• [Exercise aim]: Within the material below, locate the line with "Microsoft SQL Server, Oracle, or" and the line with "the environment configuration.", then return those two lines and all lines between them, exactly as written.

• [Task data]:
::::::::

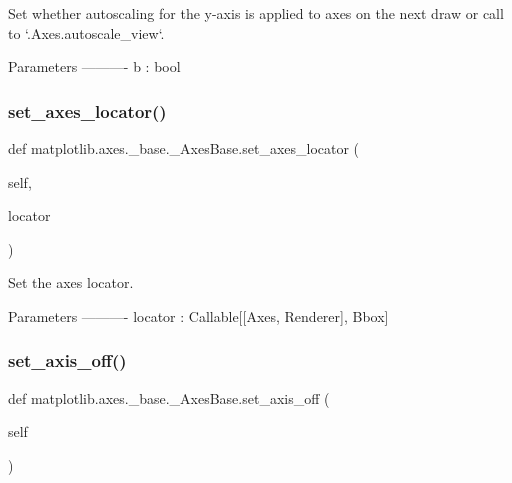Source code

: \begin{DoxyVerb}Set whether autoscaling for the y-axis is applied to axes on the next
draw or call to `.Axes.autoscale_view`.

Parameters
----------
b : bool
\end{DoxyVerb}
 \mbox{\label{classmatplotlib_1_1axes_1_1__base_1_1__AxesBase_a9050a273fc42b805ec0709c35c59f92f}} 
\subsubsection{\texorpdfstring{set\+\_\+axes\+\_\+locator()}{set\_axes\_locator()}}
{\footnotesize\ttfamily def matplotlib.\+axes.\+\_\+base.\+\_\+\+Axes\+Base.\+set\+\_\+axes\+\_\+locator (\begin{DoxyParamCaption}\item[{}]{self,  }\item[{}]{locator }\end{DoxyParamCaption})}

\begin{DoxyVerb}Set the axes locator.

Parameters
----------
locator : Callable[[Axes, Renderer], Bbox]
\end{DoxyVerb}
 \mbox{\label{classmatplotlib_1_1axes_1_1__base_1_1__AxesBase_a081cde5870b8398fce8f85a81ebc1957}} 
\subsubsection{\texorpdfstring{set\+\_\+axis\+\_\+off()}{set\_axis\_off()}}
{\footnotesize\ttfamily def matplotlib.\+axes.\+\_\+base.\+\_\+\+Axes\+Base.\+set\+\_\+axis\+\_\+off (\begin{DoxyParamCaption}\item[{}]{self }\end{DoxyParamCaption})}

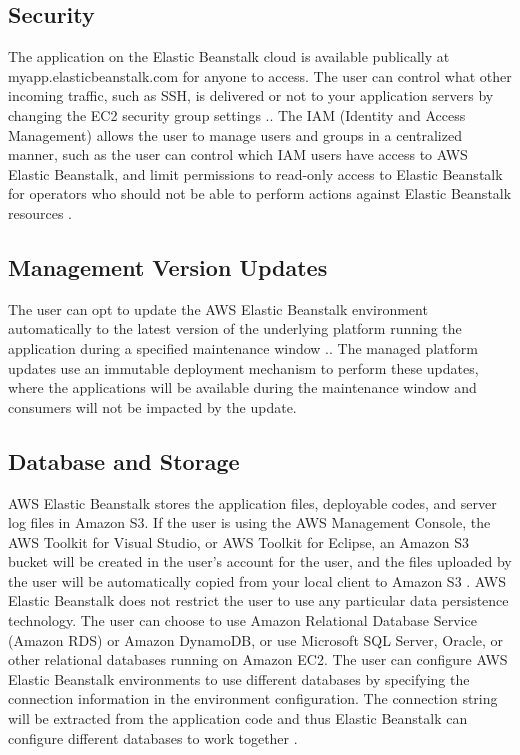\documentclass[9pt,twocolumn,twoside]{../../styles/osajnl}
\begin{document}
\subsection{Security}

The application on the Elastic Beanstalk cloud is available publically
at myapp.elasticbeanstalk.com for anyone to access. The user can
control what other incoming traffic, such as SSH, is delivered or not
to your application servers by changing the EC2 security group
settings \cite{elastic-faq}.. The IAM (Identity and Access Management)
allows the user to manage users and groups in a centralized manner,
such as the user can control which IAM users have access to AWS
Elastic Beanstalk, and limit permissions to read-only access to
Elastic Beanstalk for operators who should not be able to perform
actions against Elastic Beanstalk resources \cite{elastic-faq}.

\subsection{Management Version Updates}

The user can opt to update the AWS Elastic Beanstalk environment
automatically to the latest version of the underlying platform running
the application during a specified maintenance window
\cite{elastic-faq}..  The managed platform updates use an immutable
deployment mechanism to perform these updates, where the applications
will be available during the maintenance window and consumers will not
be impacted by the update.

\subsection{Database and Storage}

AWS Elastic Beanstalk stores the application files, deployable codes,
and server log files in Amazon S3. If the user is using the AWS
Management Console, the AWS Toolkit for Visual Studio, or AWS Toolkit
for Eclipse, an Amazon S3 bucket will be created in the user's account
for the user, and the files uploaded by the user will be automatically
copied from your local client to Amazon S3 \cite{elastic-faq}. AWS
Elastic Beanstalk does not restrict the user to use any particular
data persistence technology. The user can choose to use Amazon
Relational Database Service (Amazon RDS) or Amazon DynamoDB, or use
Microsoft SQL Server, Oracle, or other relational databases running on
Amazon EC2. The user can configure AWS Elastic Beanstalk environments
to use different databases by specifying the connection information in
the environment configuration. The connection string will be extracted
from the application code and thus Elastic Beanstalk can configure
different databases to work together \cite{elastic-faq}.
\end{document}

::::::::

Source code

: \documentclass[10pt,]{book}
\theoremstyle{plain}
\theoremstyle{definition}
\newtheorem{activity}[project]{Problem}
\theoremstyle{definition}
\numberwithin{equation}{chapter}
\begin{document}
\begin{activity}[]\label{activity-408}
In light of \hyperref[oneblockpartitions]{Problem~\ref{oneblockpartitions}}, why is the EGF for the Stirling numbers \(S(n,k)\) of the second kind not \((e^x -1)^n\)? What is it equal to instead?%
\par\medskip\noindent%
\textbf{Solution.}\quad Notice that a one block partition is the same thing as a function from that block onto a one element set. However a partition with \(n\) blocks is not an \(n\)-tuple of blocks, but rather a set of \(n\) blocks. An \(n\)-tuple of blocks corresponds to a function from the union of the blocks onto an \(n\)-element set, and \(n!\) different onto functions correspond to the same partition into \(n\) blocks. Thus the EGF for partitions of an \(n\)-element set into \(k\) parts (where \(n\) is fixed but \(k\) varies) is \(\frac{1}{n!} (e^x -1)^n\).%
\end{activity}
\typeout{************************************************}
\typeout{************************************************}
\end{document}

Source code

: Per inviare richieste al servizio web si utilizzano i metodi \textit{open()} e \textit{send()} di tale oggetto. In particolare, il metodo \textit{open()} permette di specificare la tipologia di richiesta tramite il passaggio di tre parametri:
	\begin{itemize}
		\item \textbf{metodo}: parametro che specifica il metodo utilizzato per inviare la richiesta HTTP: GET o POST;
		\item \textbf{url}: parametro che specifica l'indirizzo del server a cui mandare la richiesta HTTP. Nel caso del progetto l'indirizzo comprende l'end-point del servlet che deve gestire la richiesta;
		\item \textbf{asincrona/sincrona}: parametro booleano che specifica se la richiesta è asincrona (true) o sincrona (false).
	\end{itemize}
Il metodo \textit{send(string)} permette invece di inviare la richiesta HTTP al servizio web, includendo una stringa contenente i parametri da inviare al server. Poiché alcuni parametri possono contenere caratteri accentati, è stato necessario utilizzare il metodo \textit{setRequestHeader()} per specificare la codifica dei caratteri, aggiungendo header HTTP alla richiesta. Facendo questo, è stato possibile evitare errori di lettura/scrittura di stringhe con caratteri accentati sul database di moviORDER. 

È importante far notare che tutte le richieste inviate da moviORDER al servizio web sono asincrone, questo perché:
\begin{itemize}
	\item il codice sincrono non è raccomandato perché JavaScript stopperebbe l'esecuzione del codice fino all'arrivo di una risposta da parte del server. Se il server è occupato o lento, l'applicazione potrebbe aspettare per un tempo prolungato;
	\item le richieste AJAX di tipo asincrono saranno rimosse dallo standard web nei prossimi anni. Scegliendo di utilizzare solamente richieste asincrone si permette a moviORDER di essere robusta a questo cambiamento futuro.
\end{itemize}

::::::::

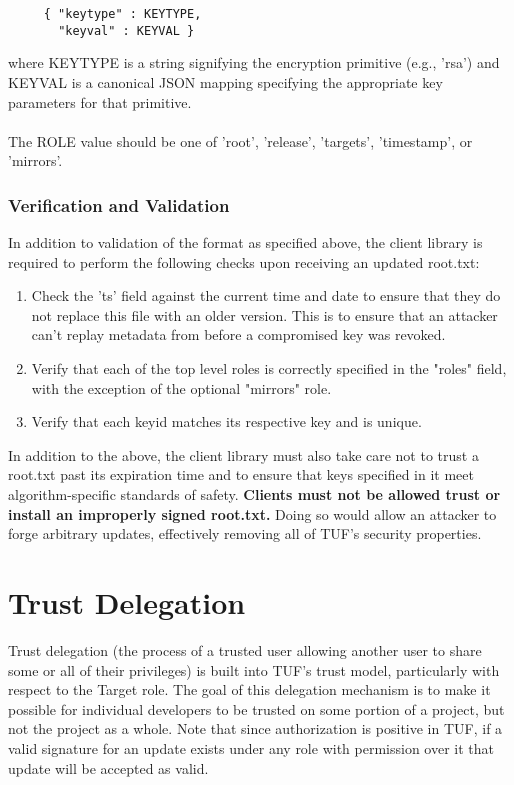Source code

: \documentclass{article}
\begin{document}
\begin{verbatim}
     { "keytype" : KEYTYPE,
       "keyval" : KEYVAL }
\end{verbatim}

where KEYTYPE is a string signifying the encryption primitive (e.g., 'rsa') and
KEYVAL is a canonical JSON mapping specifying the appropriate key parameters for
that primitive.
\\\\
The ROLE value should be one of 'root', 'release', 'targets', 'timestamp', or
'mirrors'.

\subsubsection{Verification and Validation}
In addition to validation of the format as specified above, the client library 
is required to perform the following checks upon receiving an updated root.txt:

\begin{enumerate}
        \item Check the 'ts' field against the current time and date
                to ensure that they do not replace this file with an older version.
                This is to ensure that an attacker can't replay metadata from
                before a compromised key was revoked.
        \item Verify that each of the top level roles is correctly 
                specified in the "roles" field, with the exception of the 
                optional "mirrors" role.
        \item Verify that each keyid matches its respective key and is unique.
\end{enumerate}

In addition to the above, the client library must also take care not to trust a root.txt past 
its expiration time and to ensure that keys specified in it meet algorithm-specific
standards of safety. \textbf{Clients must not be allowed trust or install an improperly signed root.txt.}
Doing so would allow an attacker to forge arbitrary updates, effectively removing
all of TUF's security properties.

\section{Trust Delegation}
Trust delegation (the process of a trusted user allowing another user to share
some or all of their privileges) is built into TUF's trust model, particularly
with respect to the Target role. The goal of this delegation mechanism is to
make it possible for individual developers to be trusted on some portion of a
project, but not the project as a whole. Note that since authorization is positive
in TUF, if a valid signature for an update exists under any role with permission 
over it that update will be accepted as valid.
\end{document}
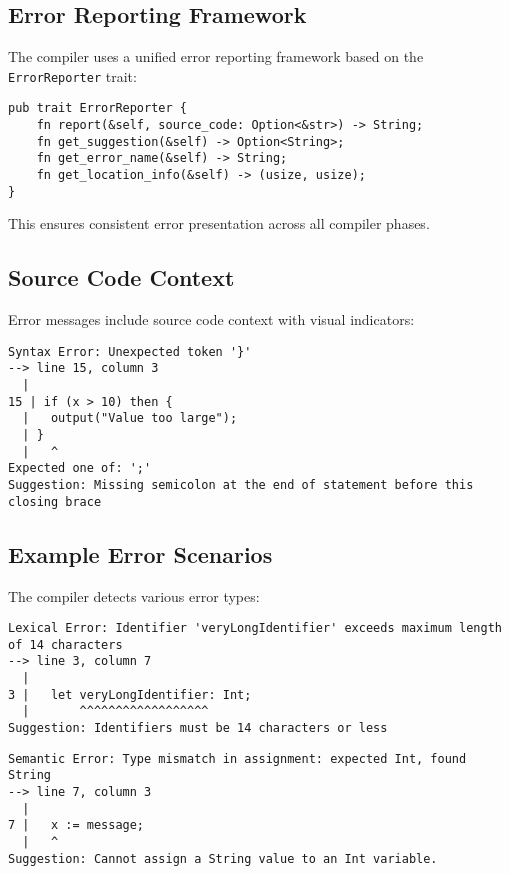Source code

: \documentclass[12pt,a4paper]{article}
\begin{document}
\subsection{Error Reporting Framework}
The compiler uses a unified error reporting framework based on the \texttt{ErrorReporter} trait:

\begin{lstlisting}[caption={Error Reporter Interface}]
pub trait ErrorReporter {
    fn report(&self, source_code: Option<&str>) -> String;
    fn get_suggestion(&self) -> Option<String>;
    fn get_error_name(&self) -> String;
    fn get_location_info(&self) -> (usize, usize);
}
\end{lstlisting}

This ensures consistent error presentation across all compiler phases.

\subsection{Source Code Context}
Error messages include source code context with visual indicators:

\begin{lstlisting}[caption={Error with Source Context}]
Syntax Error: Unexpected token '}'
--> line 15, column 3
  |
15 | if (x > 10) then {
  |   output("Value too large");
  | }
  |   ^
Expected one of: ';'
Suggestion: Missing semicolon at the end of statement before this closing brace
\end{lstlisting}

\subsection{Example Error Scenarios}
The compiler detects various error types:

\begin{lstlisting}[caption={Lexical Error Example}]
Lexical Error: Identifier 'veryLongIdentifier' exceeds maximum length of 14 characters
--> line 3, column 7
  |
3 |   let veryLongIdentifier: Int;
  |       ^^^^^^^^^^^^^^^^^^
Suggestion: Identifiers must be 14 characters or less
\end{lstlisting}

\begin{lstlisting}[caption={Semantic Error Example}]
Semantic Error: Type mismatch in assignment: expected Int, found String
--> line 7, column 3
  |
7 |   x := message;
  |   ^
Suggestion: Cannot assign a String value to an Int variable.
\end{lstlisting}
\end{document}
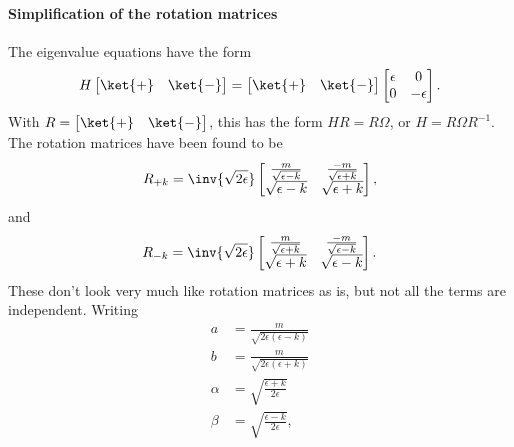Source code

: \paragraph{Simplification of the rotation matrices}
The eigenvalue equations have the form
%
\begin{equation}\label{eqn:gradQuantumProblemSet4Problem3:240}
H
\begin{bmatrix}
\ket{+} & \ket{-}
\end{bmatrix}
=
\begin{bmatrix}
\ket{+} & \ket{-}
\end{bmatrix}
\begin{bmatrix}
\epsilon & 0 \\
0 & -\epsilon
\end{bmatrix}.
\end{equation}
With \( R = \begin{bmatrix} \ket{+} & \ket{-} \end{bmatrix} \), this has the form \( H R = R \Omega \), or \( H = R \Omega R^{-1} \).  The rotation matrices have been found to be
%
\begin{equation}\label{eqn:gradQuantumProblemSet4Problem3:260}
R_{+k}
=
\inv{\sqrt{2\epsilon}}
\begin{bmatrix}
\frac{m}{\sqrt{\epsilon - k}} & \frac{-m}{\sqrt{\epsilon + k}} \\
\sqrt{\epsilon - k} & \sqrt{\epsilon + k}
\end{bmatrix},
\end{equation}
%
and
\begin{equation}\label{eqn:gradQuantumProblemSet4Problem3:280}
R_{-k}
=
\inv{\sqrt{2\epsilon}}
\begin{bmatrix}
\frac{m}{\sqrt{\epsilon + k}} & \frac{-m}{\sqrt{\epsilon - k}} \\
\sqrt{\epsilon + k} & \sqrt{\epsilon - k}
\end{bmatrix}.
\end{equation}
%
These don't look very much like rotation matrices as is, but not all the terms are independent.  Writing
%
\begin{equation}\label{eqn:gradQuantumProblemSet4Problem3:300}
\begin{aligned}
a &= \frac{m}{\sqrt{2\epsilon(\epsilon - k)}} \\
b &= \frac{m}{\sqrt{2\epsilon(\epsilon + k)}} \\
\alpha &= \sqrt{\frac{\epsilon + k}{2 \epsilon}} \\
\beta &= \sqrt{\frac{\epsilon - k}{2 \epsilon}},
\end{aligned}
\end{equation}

::::::::

• [Solution]:
Microsoft SQL Server, Oracle, or other relational databases running on
Amazon EC2. The user can configure AWS Elastic Beanstalk environments
to use different databases by specifying the connection information in
the environment configuration. The connection string will be extracted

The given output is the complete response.